L4, L5, and L6 DRGs were dissected from C57BL/6 and Y1472F-KI mice at 4 to 5 weeks of age. Some mice were subjected to a unilateral axotomy. The left sciatic nerve was ligated and cut at mid-thigh level under pentobarbital anesthesia. Seven days later, the animals were killed; and their ganglia were then collected. The ganglia were digested with 0.7 mg/ml collagenase type II (Sigma) in Dulbecco's modified Eagle medium (DMEM) for 50 min at 37°C followed by 0.05% trypsin-EDTA for 5 min at 37°C, and then the digestion was stopped by the addition of 0.2 mg/ml of trypsin inhibitor (Sigma). The cells were dispersed by pipetting and then filtered through a 70-μ m cell strainer (BD). The cell number was counted, and the cells were plated onto poly-D-lysine and laminin-coated glass cover slips (in 24-well plates) at a density of 2.5 × 103 cells/ml and cultured in Neurobasal medium with 2% B27 supplement. To some wells 10–100 ng/ml of NGF or GDNF (PeproTech, Rocky Hill, NJ) was added, and the cells were then cultured at 37°C in a humidified atmosphere containing 5% CO2. After 22–26 h of culture, the neurons were fixed in 4% paraformaldehyde for 15 min on ice and washed with PBS. Non-specific binding sites were blocked with blocking solution (2% bovine serum albumin, 0.25% Triton X-100 in PBS) for 30 min at room temperature, and then the fixed cells were incubated overnight at 4°C with anti-PGP9.5 antibody (Ultraclone) diluted 1:1000 in blocking solution.
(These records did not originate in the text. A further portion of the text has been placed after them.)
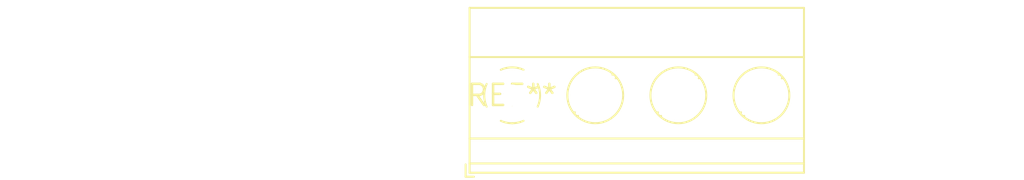
<source format=kicad_pcb>
(kicad_pcb (version 20240108) (generator pcbnew)

  (general
    (thickness 1.6)
  )

  (paper "A4")
  (layers
    (0 "F.Cu" signal)
    (31 "B.Cu" signal)
    (32 "B.Adhes" user "B.Adhesive")
    (33 "F.Adhes" user "F.Adhesive")
    (34 "B.Paste" user)
    (35 "F.Paste" user)
    (36 "B.SilkS" user "B.Silkscreen")
    (37 "F.SilkS" user "F.Silkscreen")
    (38 "B.Mask" user)
    (39 "F.Mask" user)
    (40 "Dwgs.User" user "User.Drawings")
    (41 "Cmts.User" user "User.Comments")
    (42 "Eco1.User" user "User.Eco1")
    (43 "Eco2.User" user "User.Eco2")
    (44 "Edge.Cuts" user)
    (45 "Margin" user)
    (46 "B.CrtYd" user "B.Courtyard")
    (47 "F.CrtYd" user "F.Courtyard")
    (48 "B.Fab" user)
    (49 "F.Fab" user)
    (50 "User.1" user)
    (51 "User.2" user)
    (52 "User.3" user)
    (53 "User.4" user)
    (54 "User.5" user)
    (55 "User.6" user)
    (56 "User.7" user)
    (57 "User.8" user)
    (58 "User.9" user)
  )

  (setup
    (pad_to_mask_clearance 0)
    (pcbplotparams
      (layerselection 0x00010fc_ffffffff)
      (plot_on_all_layers_selection 0x0000000_00000000)
      (disableapertmacros false)
      (usegerberextensions false)
      (usegerberattributes false)
      (usegerberadvancedattributes false)
      (creategerberjobfile false)
      (dashed_line_dash_ratio 12.000000)
      (dashed_line_gap_ratio 3.000000)
      (svgprecision 4)
      (plotframeref false)
      (viasonmask false)
      (mode 1)
      (useauxorigin false)
      (hpglpennumber 1)
      (hpglpenspeed 20)
      (hpglpendiameter 15.000000)
      (dxfpolygonmode false)
      (dxfimperialunits false)
      (dxfusepcbnewfont false)
      (psnegative false)
      (psa4output false)
      (plotreference false)
      (plotvalue false)
      (plotinvisibletext false)
      (sketchpadsonfab false)
      (subtractmaskfromsilk false)
      (outputformat 1)
      (mirror false)
      (drillshape 1)
      (scaleselection 1)
      (outputdirectory "")
    )
  )

  (net 0 "")

  (footprint "TerminalBlock_Phoenix_MKDS-1,5-4_1x04_P5.00mm_Horizontal" (layer "F.Cu") (at 0 0))

)

</source>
After having been washed with PBS, the neurons were incubated with a 1:500 dilution of Alexa 546-conjugated goat anti-rabbit IgG (Invitrogen) for 1 h at room temperature and washed in PBS. After the coverslips had been mounted to glass slides with Vectashield (Vector Laboratories), the immunostained neurons were observed with a Zeiss laser scanning confocal microscope (LSM 510 META, Carl Zeiss); and 200–400 cells per sample were counted to measure the percentage of cells with neurite outgrowth. The cells that extended neurites to a length greater than 2 cell-body diameters were classified as process-bearing neurons.
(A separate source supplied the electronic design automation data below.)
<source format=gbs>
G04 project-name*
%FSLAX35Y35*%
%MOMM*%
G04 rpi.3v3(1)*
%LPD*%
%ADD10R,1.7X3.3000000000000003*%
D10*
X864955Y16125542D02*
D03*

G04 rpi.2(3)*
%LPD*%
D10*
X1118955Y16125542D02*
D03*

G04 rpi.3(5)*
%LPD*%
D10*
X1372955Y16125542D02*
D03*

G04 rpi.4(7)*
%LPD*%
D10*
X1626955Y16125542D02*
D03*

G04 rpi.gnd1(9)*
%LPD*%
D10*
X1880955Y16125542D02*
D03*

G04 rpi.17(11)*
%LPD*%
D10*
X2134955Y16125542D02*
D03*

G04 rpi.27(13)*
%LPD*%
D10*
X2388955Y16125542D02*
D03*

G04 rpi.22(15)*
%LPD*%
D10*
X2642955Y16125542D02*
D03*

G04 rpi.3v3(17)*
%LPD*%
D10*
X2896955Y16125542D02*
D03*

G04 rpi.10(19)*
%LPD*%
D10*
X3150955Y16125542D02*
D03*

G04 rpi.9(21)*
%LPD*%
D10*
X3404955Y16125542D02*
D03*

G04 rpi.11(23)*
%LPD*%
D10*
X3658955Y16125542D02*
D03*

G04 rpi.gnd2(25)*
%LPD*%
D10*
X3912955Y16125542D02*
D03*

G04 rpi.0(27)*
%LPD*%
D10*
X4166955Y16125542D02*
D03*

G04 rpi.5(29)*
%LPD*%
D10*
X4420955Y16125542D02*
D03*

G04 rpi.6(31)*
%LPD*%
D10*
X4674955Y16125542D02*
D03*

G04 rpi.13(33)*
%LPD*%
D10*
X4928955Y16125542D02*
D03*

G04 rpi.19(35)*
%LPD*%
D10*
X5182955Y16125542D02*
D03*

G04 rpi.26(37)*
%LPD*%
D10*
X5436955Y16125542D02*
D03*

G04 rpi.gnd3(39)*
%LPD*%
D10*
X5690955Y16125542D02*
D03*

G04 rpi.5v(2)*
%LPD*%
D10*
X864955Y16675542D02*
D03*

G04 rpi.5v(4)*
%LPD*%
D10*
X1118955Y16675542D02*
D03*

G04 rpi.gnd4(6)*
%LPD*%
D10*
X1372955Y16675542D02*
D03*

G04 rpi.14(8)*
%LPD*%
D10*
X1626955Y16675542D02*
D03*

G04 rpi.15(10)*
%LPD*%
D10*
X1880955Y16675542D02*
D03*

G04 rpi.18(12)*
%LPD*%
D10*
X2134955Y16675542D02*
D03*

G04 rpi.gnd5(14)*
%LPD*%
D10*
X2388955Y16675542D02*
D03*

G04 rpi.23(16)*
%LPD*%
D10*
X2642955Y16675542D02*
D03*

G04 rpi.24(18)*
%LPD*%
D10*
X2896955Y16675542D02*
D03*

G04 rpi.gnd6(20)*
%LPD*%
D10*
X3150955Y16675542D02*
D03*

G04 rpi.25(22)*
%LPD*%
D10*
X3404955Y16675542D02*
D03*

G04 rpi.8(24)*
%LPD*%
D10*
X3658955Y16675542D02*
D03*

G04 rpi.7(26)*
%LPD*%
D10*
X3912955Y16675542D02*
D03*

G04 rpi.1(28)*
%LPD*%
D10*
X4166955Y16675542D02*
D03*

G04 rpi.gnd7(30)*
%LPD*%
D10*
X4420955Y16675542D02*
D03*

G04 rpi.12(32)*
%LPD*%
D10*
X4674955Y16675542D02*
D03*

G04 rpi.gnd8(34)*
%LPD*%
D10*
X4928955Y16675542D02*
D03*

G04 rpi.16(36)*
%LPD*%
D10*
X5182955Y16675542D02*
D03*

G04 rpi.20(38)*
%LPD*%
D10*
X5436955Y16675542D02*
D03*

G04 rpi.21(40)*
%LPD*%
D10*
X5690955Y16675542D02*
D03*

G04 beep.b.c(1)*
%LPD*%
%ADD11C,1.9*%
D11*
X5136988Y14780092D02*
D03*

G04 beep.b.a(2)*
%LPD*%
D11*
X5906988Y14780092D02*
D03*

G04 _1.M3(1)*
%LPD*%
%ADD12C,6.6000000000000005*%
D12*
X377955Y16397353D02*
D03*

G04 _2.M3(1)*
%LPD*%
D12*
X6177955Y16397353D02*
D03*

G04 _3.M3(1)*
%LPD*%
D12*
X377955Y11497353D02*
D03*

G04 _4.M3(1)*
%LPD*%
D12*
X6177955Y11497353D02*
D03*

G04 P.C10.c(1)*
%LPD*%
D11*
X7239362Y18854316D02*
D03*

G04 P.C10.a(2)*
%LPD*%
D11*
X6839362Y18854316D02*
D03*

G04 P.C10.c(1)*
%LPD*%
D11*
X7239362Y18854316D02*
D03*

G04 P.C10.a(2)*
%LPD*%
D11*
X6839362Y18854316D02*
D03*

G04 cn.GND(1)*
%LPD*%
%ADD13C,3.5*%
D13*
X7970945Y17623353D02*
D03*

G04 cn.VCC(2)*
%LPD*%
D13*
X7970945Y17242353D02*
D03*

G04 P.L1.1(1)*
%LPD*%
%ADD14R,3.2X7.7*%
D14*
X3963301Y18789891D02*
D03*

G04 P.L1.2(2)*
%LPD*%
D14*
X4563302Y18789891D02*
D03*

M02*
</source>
Release of lactate dehydrogenase (LDH)
LDH release was measured with an LDH-Cytotoxic Test kit (Wako Pure Chemicals, Osaka, Japan) according to manufacturer's instructions. Briefly, after DRG neurons (3,000/well) had been incubated without or with 0.1–1 mM glutamate in a 96-well plate for 24 h, 50 μl of culture medium was transferred from each well to a well of another 96-well plate; and 50 μl of freshly prepared coloring solution was added to it. LDH activity was colorimetrically measured at 560 nm by use of a plate reader (Enspire 2300 Multilabel Reader, PerkinElmer, Waltham, MA).
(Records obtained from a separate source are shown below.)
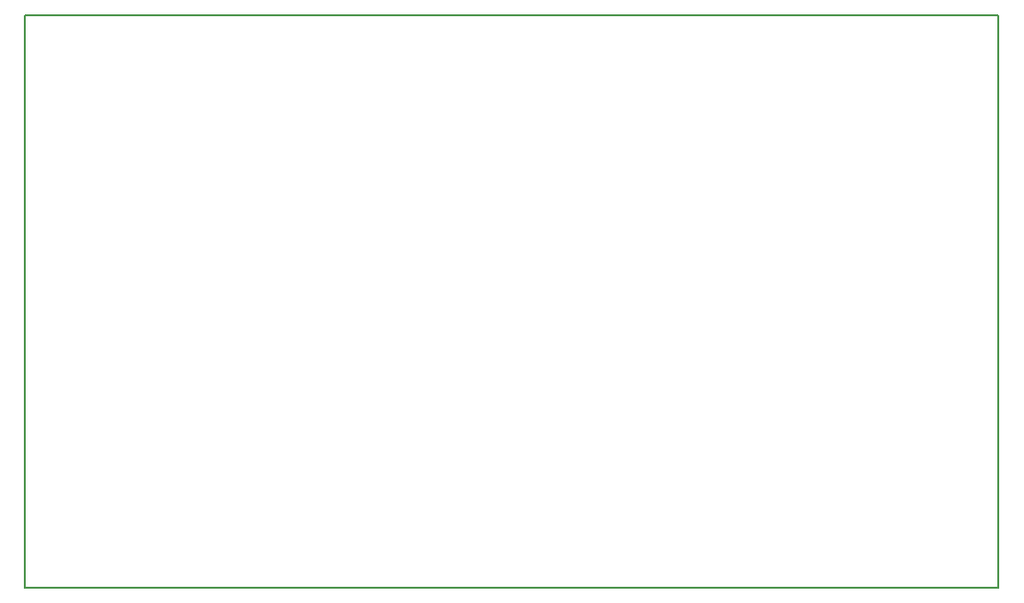
<source format=gm1>
G04 #@! TF.GenerationSoftware,KiCad,Pcbnew,8.0.3*
G04 #@! TF.CreationDate,2024-06-26T21:01:40-07:00*
G04 #@! TF.ProjectId,PCTGotekAdapter,50435447-6f74-4656-9b41-646170746572,B*
G04 #@! TF.SameCoordinates,Original*
G04 #@! TF.FileFunction,Profile,NP*
%FSLAX46Y46*%
G04 Gerber Fmt 4.6, Leading zero omitted, Abs format (unit mm)*
G04 Created by KiCad (PCBNEW 8.0.3) date 2024-06-26 21:01:40*
%MOMM*%
%LPD*%
G01*
G04 APERTURE LIST*
G04 #@! TA.AperFunction,Profile*
%ADD10C,0.150000*%
G04 #@! TD*
G04 APERTURE END LIST*
D10*
X124460000Y-73660000D02*
X210820000Y-73660000D01*
X210820000Y-124460000D01*
X124460000Y-124460000D01*
X124460000Y-73660000D01*
M02*

</source>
Data were presented as mean ± standard deviation (SD). The Mann–Whitney U-test was used for the statistical analysis of allodynia data, and Bonferroni t-test or Student's t-test (two-tailed) was used for other analyses, by using SigmaPlot ver. 12 (Systat Software, Inc., San Jose, CA). P values of less than 0.05 were considered significant.